Stored records:
--- --- ---

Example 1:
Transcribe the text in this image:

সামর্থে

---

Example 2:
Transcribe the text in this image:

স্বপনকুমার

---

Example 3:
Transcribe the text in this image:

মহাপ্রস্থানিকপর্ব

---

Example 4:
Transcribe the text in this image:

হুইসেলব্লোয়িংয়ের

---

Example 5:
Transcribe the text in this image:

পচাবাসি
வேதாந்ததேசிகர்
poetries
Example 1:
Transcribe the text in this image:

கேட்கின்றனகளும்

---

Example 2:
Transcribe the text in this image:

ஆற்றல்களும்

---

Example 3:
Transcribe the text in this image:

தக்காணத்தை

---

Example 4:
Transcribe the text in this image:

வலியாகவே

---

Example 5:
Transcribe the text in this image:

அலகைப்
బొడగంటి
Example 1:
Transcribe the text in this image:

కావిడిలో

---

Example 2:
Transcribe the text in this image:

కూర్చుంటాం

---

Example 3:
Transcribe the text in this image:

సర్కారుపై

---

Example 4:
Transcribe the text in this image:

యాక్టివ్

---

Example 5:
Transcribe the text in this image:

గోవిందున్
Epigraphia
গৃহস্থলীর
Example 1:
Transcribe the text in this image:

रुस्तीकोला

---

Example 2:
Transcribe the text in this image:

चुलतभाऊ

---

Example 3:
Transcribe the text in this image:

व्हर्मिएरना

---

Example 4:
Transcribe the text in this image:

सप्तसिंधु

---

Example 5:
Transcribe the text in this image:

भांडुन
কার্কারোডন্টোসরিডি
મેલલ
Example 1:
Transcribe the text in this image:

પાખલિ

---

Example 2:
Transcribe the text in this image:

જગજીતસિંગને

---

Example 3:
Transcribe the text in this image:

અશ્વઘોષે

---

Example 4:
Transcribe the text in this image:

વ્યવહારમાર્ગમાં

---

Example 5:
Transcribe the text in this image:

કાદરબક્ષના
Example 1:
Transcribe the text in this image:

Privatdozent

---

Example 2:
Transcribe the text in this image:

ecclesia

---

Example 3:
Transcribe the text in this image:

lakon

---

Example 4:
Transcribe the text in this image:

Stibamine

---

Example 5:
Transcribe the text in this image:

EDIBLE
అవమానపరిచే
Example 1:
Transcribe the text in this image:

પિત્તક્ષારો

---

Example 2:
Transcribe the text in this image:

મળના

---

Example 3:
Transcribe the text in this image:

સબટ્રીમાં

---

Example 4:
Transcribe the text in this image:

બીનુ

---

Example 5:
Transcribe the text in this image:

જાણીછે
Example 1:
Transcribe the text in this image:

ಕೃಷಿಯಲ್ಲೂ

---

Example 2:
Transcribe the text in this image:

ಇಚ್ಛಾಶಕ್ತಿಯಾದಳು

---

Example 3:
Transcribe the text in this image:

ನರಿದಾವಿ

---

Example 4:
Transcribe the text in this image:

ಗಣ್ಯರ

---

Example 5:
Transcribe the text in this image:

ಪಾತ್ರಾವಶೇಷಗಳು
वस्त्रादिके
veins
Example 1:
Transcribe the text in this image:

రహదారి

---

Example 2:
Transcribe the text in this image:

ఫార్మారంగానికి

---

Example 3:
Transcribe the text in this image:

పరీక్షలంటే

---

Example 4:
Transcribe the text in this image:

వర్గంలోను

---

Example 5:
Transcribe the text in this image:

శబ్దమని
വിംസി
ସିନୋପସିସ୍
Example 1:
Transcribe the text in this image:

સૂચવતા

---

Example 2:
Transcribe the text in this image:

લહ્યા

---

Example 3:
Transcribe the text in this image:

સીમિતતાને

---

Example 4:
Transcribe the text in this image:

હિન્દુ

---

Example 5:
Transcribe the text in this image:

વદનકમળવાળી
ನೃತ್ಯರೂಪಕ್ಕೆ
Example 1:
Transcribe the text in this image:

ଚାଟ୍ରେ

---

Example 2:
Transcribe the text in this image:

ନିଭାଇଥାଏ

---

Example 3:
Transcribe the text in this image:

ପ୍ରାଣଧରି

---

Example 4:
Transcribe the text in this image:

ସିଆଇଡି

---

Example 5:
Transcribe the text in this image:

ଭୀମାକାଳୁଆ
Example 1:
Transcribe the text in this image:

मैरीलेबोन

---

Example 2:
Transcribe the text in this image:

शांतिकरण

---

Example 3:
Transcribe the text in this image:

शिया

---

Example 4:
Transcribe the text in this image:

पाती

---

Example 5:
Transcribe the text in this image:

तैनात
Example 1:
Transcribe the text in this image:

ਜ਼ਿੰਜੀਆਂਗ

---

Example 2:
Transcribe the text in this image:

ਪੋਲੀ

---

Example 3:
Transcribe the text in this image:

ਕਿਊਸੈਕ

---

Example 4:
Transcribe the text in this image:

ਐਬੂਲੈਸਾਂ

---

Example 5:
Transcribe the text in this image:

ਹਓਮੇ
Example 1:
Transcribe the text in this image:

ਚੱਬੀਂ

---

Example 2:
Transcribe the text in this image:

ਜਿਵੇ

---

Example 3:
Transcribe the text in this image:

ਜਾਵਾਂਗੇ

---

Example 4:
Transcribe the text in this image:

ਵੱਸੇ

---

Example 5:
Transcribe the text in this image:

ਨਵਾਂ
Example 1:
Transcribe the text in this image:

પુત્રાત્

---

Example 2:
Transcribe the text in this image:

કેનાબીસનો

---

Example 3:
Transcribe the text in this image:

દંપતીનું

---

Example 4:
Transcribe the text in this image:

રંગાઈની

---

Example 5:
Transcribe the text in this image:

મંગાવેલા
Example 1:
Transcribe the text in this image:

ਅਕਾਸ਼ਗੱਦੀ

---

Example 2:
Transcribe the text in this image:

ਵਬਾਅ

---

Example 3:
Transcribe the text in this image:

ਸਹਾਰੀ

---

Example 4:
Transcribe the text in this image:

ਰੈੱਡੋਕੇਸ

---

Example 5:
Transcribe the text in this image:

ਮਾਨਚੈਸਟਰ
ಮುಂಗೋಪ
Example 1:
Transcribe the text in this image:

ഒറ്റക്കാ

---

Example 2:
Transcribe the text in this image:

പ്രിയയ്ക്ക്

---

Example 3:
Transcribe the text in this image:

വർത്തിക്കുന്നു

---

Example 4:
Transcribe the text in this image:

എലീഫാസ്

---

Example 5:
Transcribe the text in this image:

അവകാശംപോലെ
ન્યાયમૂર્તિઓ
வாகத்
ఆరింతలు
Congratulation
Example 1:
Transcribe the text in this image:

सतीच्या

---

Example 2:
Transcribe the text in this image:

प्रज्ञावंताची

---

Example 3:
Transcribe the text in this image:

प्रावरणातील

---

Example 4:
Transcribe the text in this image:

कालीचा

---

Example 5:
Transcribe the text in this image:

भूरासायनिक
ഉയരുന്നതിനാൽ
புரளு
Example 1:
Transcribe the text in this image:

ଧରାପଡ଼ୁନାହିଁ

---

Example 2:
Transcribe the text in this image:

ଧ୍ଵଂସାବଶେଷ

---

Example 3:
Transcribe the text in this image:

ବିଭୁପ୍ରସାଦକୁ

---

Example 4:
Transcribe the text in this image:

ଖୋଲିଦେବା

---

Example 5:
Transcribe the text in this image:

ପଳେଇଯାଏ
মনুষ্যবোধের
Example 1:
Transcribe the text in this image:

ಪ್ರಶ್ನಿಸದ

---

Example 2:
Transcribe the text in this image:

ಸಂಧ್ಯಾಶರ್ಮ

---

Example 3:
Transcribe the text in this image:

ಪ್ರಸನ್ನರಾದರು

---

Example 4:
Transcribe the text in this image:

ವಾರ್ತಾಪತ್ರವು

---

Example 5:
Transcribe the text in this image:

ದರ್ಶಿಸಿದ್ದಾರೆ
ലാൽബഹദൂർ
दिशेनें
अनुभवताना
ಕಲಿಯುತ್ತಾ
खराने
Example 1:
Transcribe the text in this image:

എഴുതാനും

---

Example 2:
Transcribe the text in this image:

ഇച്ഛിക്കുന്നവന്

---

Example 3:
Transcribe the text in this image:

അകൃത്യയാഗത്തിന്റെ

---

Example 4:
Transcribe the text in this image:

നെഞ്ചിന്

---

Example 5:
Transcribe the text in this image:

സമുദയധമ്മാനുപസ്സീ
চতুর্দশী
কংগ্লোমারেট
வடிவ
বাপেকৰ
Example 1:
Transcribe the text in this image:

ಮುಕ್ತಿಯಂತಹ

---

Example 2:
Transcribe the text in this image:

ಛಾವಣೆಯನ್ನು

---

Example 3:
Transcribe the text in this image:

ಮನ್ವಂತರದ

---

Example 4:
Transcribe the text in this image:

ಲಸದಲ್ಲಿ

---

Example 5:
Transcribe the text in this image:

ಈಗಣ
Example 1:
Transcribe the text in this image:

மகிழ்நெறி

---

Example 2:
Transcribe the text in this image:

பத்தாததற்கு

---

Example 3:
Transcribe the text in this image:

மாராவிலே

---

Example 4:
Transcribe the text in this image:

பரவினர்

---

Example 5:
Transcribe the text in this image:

--- --- ---

- **What is asked**:
Copy the stretch of the data from its first line through the line containing "হুইসেলব্লোয়িংয়ের", reproducing every line unchanged.

- **The output**:
Example 1:
Transcribe the text in this image:

সামর্থে

---

Example 2:
Transcribe the text in this image:

স্বপনকুমার

---

Example 3:
Transcribe the text in this image:

মহাপ্রস্থানিকপর্ব

---

Example 4:
Transcribe the text in this image:

হুইসেলব্লোয়িংয়ের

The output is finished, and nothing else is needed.